Dieses Leck existiert nicht isoliert. Frankreich hat in den letzten Jahren mit einer breiteren Welle von Datenaustritten zu kämpfen. Separate Forschung hat ergeben, dass das Land in einem Zeitraum von zwei Jahren mehr als 145 Millionen Datenaustritte verzeichnete – eine Zahl, die teilweise durch einen starken Anstieg von Ransomware-Aktivitäten gegen französische Organisationen bedingt ist. Dieser Trend, detailliert in unserem Bericht über Frankreichs 145 Millionen Datenaustritte, legt nahe, dass der Diebstahl von Steuerdatensätzen ein Vorfall innerhalb eines viel größeren Musters ist, bei dem Institutionen und Unternehmen Schwierigkeiten haben, sensible Daten sicher zu halten.

Für Einwohner und Unternehmen in Frankreich bedeutet dies, dass das Steuerleck möglicherweise kein einmaliges Ereignis ist, das man beobachtet und dann vergisst. Es ist Teil einer Umgebung, in der persönliche Finanzdaten wiederholt außerhalb der Organisationen landen, die sie schützen sollen, was die Wahrscheinlichkeit erhöht, dass die Informationen einer einzelnen Person bereits irgendwo offengelegt wurden – selbst vor diesem spezifischen Leck.

Was das für Sie bedeutet

Wenn Sie ein französischer Steuerzahler sind, insbesondere einer, der Kryptowährungen hält, sollten Sie dieses Leck ernst nehmen, auch wenn Sie keine direkte Benachrichtigung erhalten haben.

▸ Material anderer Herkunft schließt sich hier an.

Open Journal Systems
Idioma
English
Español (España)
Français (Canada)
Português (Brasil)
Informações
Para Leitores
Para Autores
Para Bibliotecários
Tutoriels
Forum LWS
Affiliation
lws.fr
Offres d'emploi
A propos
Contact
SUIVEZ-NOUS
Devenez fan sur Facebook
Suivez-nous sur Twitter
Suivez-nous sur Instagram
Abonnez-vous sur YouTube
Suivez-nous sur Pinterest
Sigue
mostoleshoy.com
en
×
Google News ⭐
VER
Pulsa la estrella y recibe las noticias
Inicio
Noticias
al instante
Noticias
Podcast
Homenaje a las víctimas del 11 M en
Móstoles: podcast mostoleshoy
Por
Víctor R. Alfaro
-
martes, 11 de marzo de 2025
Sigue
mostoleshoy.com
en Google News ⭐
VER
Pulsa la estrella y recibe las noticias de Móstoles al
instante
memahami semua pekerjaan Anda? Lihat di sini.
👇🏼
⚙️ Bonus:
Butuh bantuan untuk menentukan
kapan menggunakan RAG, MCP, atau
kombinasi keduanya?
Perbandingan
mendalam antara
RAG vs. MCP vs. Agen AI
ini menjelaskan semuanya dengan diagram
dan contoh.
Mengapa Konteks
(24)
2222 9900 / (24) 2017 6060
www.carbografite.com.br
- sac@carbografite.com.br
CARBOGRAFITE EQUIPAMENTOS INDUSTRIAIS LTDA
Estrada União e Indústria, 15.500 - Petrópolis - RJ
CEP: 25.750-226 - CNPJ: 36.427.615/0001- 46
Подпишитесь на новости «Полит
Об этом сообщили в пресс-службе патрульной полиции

Da Steuerdatensätze Adress- und Finanzinformationen enthalten, sollten betroffene Personen ihre physische Sicherheit, nicht nur ihre Online-Konten, als Teil der Risikogleichung betrachten.

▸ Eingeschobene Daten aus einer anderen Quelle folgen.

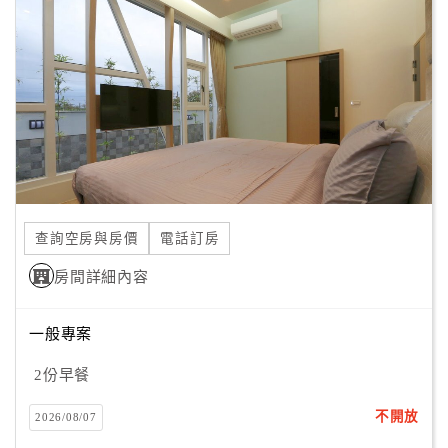
顧
客
滿
意
度
訂
單
查詢空房與房價
電話訂房
管
理
房間詳細內容
一般專案
會
員
2份早餐
帳
戶
不開放
2026/08/07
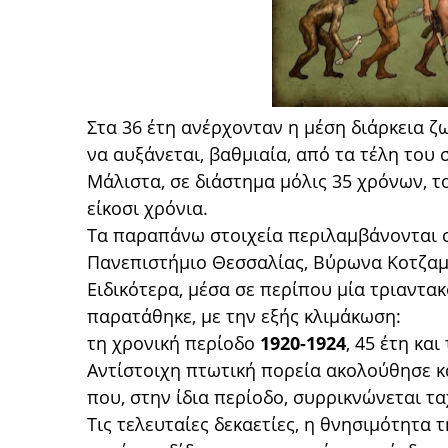
Στα 36 έτη ανέρχονταν η μέση διάρκεια ζ
να αυξάνεται, βαθμιαία, από τα τέλη του
Μάλιστα, σε διάστημα μόλις 35 χρόνων, 
είκοσι χρόνια.
Τα παραπάνω στοιχεία περιλαμβάνονται σ
Πανεπιστήμιο Θεσσαλίας, Βύρωνα Κοτζαμ
Ειδικότερα, μέσα σε περίπου μία τριαντα
παρατάθηκε, με την εξής κλιμάκωση:
τη χρονική περίοδο
1920-1924
, 45 έτη κα
Αντίστοιχη πτωτική πορεία ακολούθησε κ
που, στην ίδια περίοδο, συρρικνώνεται τ
Τις τελευταίες δεκαετίες, η θνησιμότητα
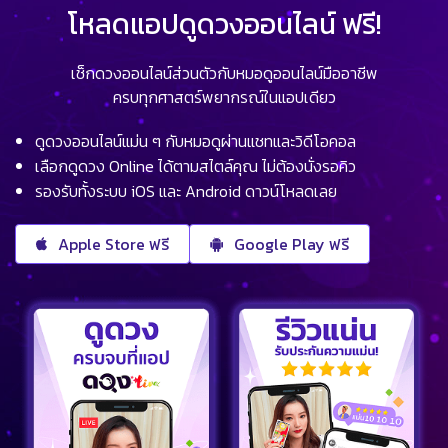
โหลดแอปดูดวงออนไลน์ ฟรี!
เช็กดวงออนไลน์ส่วนตัวกับหมอดูออนไลน์มืออาชีพ
ครบทุกศาสตร์พยากรณ์ในแอปเดียว
ดูดวงออนไลน์แม่น ๆ กับหมอดูผ่านแชทและวิดีโอคอล
เลือกดูดวง Online ได้ตามสไตล์คุณ ไม่ต้องนั่งรอคิว
รองรับทั้งระบบ iOS และ Android ดาวน์โหลดเลย
Apple Store ฟรี
Google Play ฟรี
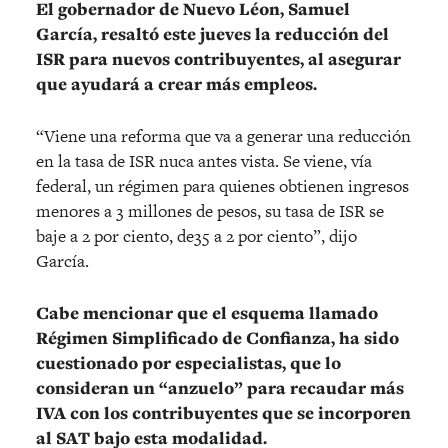
El gobernador de Nuevo Léon, Samuel
García, resaltó este jueves la reducción del
ISR para nuevos contribuyentes, al asegurar
que ayudará a crear más empleos.
“Viene una reforma que va a generar una reducción
en la tasa de ISR nuca antes vista. Se viene, vía
federal, un régimen para quienes obtienen ingresos
menores a 3 millones de pesos, su tasa de ISR se
baje a 2 por ciento, de35 a 2 por ciento”, dijo
García.
Cabe mencionar que el esquema llamado
Régimen Simplificado de Confianza, ha sido
cuestionado por especialistas, que lo
consideran un “anzuelo” para recaudar más
IVA con los contribuyentes que se incorporen
al SAT bajo esta modalidad.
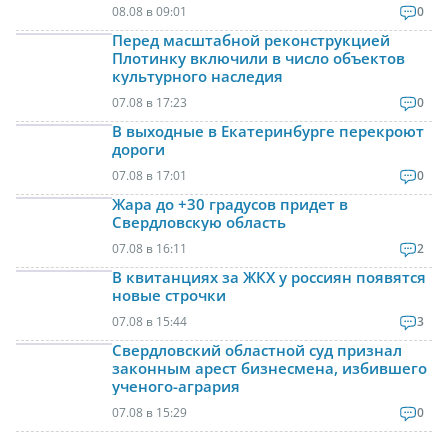
08.08 в 09:01
0
Перед масштабной реконструкцией
Плотинку включили в число объектов
культурного наследия
07.08 в 17:23
0
В выходные в Екатеринбурге перекроют
дороги
07.08 в 17:01
0
Жара до +30 градусов придет в
Свердловскую область
07.08 в 16:11
2
В квитанциях за ЖКХ у россиян появятся
новые строчки
07.08 в 15:44
3
Свердловский областной суд признал
законным арест бизнесмена, избившего
ученого-агрария
07.08 в 15:29
0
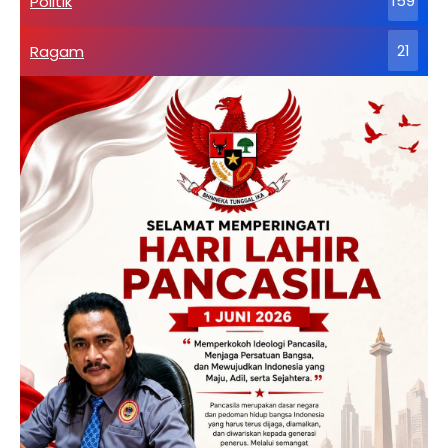
Politik
159
Ragam
21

Praktische Schritte umfassen: Überprüfen, wie viele persönliche oder finanzielle Informationen öffentlich sichtbar oder leicht auffindbar online sind, vorsichtig sein, wenn es darum geht, Krypto-Bestände öffentlich oder gegenüber unbekannten Kontakten zu besprechen, und wachsam gegenüber unaufgeforderten Nachrichten sein, die sich auf Steuerdetails beziehen, da diese für nachfolgende Phishing-Versuche verwendet werden könnten. Jeder, der vermutet, dass seine Daten Teil des Lecks waren, sollte auch Finanzkonten und Kreditaktivitäten auf ungewöhnliches Verhalten überwachen.

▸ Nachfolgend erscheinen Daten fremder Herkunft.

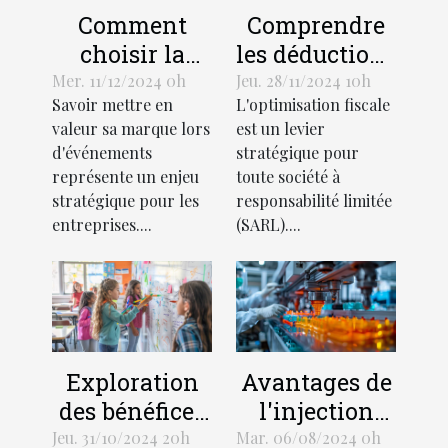
Comment
Comprendre
choisir la
les déductions
forme et la
fiscales
Mer. 11/12/2024 0h
Jeu. 28/11/2024 10h
Savoir mettre en
L'optimisation fiscale
taille idéale
spécifiques
valeur sa marque lors
est un levier
pour votre
pour une
d'événements
stratégique pour
arche
SARL
représente un enjeu
toute société à
gonflable
stratégique pour les
responsabilité limitée
publicitaire
entreprises....
(SARL)....
Exploration
Avantages de
des bénéfices
l'injection
de la
plastique pour
Jeu. 31/10/2024 20h
Mar. 06/08/2024 0h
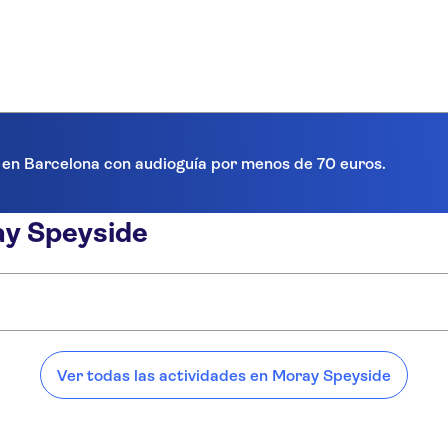
a en Barcelona con audioguía por menos de 70 euros.
ay Speyside
Moray Speyside:
Ver todas las actividades en Moray Speyside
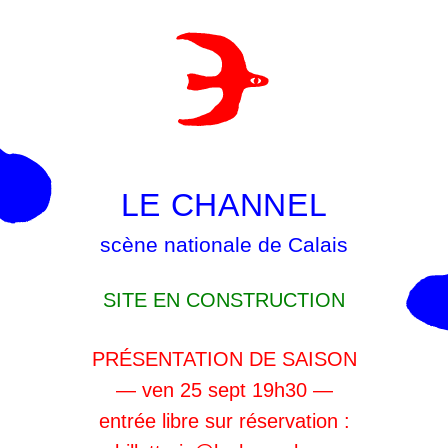
LE CHANNEL
scène nationale de Calais
SITE EN CONSTRUCTION
PRÉSENTATION DE SAISON
— ven 25 sept 19h30 —
entrée libre sur réservation :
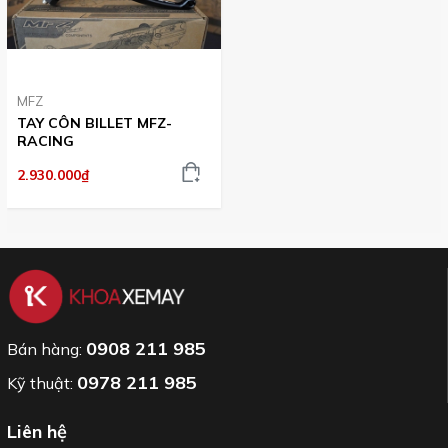
MFZ
TAY CÔN BILLET MFZ-
RACING
2.930.000₫
0908 211 985
Bán hàng:
0978 211 985
Kỹ thuật:
Liên hệ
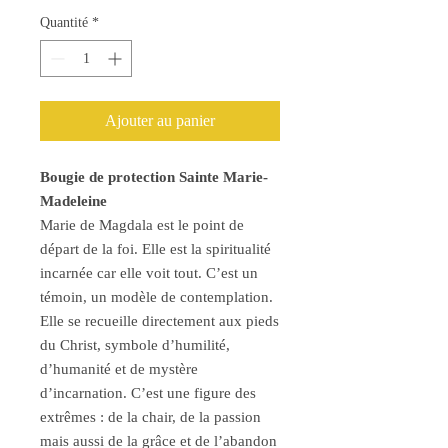
Quantité
*
Ajouter au panier
Bougie de protection Sainte Marie-
Madeleine
Marie de Magdala est le point de
départ de la foi. Elle est la spiritualité
incarnée car elle voit tout. C’est un
témoin, un modèle de contemplation.
Elle se recueille directement aux pieds
du Christ, symbole d’humilité,
d’humanité et de mystère
d’incarnation. C’est une figure des
extrêmes : de la chair, de la passion
mais aussi de la grâce et de l’abandon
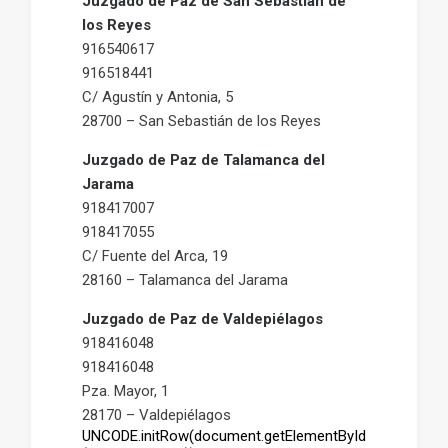
Juzgado de Paz de San Sebastián de
los Reyes
916540617
916518441
C/ Agustín y Antonia, 5
28700 – San Sebastián de los Reyes
Juzgado de Paz de Talamanca del
Jarama
918417007
918417055
C/ Fuente del Arca, 19
28160 – Talamanca del Jarama
Juzgado de Paz de Valdepiélagos
918416048
918416048
Pza. Mayor, 1
28170 – Valdepiélagos
UNCODE.initRow(document.getElementById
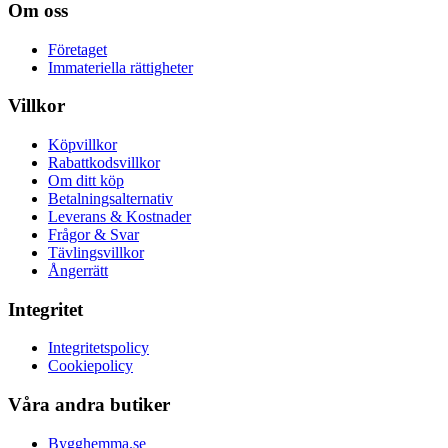
Om oss
Företaget
Immateriella rättigheter
Villkor
Köpvillkor
Rabattkodsvillkor
Om ditt köp
Betalningsalternativ
Leverans & Kostnader
Frågor & Svar
Tävlingsvillkor
Ångerrätt
Integritet
Integritetspolicy
Cookiepolicy
Våra andra butiker
Bygghemma.se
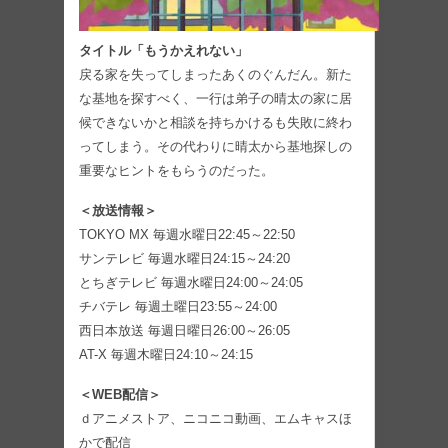
タイトル「もうかえれない」
戻る家を失ってしまったあくのぐんだん。新た
な基地を探すべく、一行は弟子の晴太の家に居
候できないかと相談を持ちかけるも失敗に終わ
ってしまう。その代わりに晴太から基地探しの
重要なヒントをもらうのだった。
＜放送情報＞
TOKYO MX 毎週水曜日22:45～22:50
サンテレビ 毎週水曜日24:15～24:20
とちぎテレビ 毎週水曜日24:00～24:05
チバテレ 毎週土曜日23:55～24:00
西日本放送 毎週日曜日26:00～26:05
AT-X 毎週木曜日24:10～24:15
＜WEB配信＞
ｄアニメストア、ニコニコ動画、エムキャスほ
かで配信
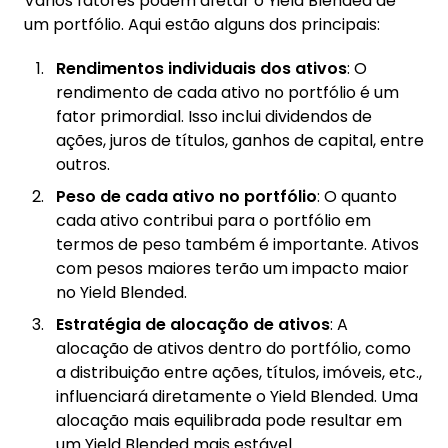
Vários fatores podem afetar o Yield Blended de
um portfólio. Aqui estão alguns dos principais:
Rendimentos individuais dos ativos
: O
rendimento de cada ativo no portfólio é um
fator primordial. Isso inclui dividendos de
ações, juros de títulos, ganhos de capital, entre
outros.
Peso de cada ativo no portfólio
: O quanto
cada ativo contribui para o portfólio em
termos de peso também é importante. Ativos
com pesos maiores terão um impacto maior
no Yield Blended.
Estratégia de alocação de ativos
: A
alocação de ativos dentro do portfólio, como
a distribuição entre ações, títulos, imóveis, etc.,
influenciará diretamente o Yield Blended. Uma
alocação mais equilibrada pode resultar em
um Yield Blended mais estável.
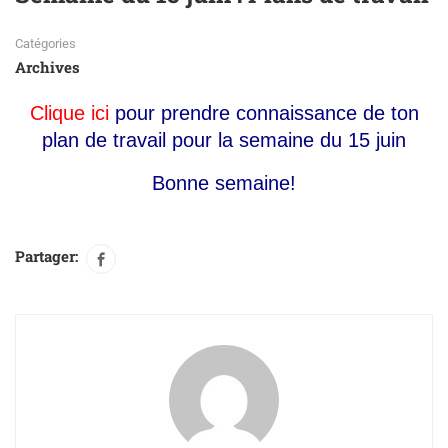
Catégories
Archives
Clique ici
pour prendre connaissance de ton
plan de travail pour la semaine du 15 juin
Bonne semaine!
Partager:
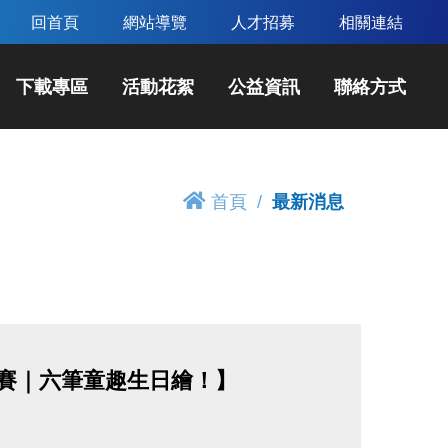
回首頁
網站導覽
人才招募
相關連結
下載專區
活動花絮
公益資訊
聯絡方式
首頁
最新消息
比賽｜六筆童趣生日繪！】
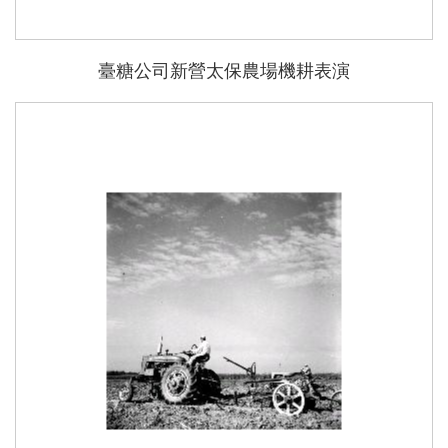
臺糖公司新營太保農場機耕表演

Das französische Steuerdatenleck ist eine Erinnerung daran, dass finanzielle Privatsphäre und physische Sicherheit für Krypto-Inhaber heute eng miteinander verbunden sind. Da Lecks wie dieses weiterhin auftauchen, ist der sicherste Ansatz, davon auszugehen, dass sensible Finanzdaten jederzeit offengelegt werden können, und entsprechend zu planen: Begrenzen Sie, was Sie teilen, sichern Sie Ihre Konten mit starker Authentifizierung und bleiben Sie informiert darüber, wie geleakte Daten von Kriminellen genutzt werden. Leser, die verfolgen möchten, wie sich diese Vorfälle in Frankreich entwickeln und was sie für den Schutz personenbezogener Daten insgesamt bedeuten, sollten die Entwicklungen weiterverfolgen, während die Behörden das Ausmaß des Lecks und seine Folgewirkungen untersuchen.